You’ve been through good times and bad times together. You’ve bonded over road trips and fought over flat tires. But there comes a time in every car’s life when it can no longer satisfy the needs of its owner. But for many college students, buying a new car is not an option, but you can trade in for a used one. Scared you’re gonna get jipped? Here’s some things you need to know.
Selling your old vehicle
You will probably get more money by selling yourself. However, when selling your own car (if it’s not completely paid for), make sure you know how much you still owe. Call the lien holder and ask what the 10 and 30-day payoff amounts are. You need to figure out if you can feasibly sell the car for more than you still owe on it. If you can’t make enough after the balance of what you owe, then you may want to look at trading it in to the professionals.
After the old car is out of the way, you’ll shop around and want to negotiate the price. Most dealers put a $3,500 – 5,000 mark-up of what they pay on the vehicle, giving them more negotiating room. So they could have a used car that’s worth $6,500 marked for $10,000. Do some research on the car you want.
A good place to go is MSN’s Carpoint. Carpoint describes the car’s safety and reliability and lists other people’s comments. Nada.com is a Web site that Alaska banks and dealers use to find the value of the car – they don’t use the Kelley Blue Book. You can also ask a dealer for a copy of the NADA print out and a copy of the carfax. The carfax will tell you if the vehicle has had any problems, such as flood damage, odometer fraud or any major accidents. This helps insure you aren’t buying a lemon.
The next thing is to get your own financing. This prevents the dealer from making even more money, that you won’t even know about. The way this works is you go to a dealership to buy a car, you decide to finance through the dealer, they send the contracts to the bank, if the banks approve the contract they’ll tell the dealership they will buy the contract at, say, 9 percent interest, the dealership then will tell you that you got an interest rate of 11 percent this is called a two point spread, the money in that 2 percent interest goes to the dealership, this usually can be between $500 to $2,500. So although it may seem like a hassle to go to the bank and get the financing yourself, it is worth your while.

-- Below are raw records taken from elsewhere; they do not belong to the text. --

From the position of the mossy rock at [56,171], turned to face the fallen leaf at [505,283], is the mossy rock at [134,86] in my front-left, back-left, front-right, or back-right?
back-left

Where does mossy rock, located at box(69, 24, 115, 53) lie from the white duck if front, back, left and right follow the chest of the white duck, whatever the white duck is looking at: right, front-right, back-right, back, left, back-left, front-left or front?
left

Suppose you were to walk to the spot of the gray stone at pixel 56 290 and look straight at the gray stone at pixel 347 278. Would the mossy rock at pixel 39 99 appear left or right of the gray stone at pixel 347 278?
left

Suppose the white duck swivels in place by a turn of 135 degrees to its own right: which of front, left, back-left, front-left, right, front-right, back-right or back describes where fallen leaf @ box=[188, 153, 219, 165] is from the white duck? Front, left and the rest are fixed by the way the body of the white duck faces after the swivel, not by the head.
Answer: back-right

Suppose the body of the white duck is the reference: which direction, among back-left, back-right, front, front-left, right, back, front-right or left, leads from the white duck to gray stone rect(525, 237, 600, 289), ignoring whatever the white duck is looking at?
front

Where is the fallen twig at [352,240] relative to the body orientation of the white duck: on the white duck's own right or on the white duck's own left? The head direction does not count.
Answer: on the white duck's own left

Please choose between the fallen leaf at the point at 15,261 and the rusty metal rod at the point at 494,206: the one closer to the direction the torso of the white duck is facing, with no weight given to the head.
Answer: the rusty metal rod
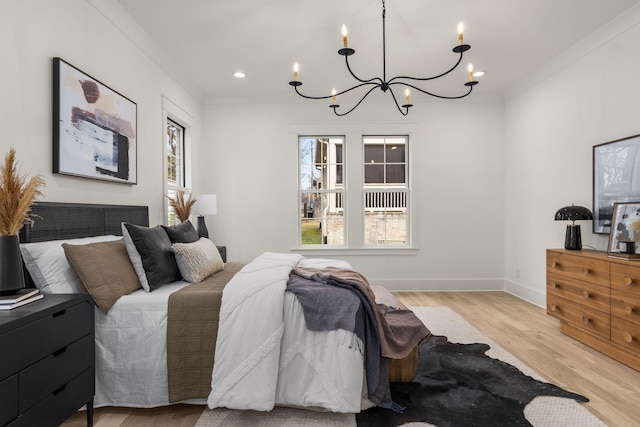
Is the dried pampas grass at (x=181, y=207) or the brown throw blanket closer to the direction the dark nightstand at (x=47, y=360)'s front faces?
the brown throw blanket

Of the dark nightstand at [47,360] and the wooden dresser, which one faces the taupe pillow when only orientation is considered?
the wooden dresser

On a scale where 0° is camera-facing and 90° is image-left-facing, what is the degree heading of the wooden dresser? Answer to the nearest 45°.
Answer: approximately 45°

Before you can drive your new used car off the lot you must have full coverage insurance. If you buy it from the dealer, it will be more expensive. Shop around. Having insurance if your car is totaled in an accident will make up the difference from your regular insurance. Regular insurance only pays what the car is worth – a value that goes down faster than you can pay for the car.
If you’re not sure ask questions. If it doesn’t feel right, it’s probably not. Good luck on purchasing your new used car.